Preclinical Study Shows CTI's Brostallicin's Cancer-Killing Ability Based on Genetic Profiling

Systems Medicine LLC (SM), a wholly owned subsidiary of Cell Therapeutics, Inc. (CTI), presented data from a preclinical study demonstrating that the Company's experimental drug candidate, brostallicin, killed colon and ovarian cancer cells regardless of their p53 status.

The study, conducted by Cristina Geroni, Ph.D., et al of Nerviano Medical Sciences in Milan, Italy suggests that while brostallicin is more effective in cells with normal p53 status, cells with abnormal or missing p53 are also killed when treated.

P53 is a protein that regulates the cell cycle and acts as a tumor suppressor. Patient tumors that have low or absent p53 are less responsive to standard therapy and have a worse prognosis.

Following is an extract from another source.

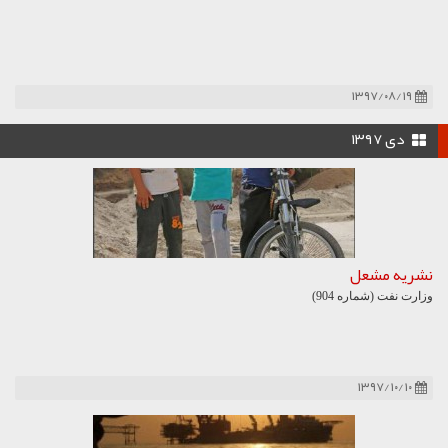
۱۳۹۷/۰۸/۱۹
دی ۱۳۹۷
نشریه مشعل
وزارت نفت (شماره 904)
۱۳۹۷/۱۰/۱۰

"The results of this study support the further clinical development of brostallicin. They also provide deeper insight into brostallicin's context of vulnerability concerning different types of p53 protein, and where it is most effective. In our continued efforts to make cancer more treatable, results like these increase our understanding of cancer and potential therapies, and bring us closer to being able to offer the right drugs to the right patients," said Jeffrey Jacob, CEO of SM.

This study examined brostallicin's effect on cell viability, cell cycle modulation, and the initiation of cell death in cancer cell models with either normal (also referred to as wild-type) or abnormal (mutated or absent) p53 tumor suppressor. These results were supported through tests in animal models, where brostallicin demonstrated a statistically significant effect on suppressing tumor growth.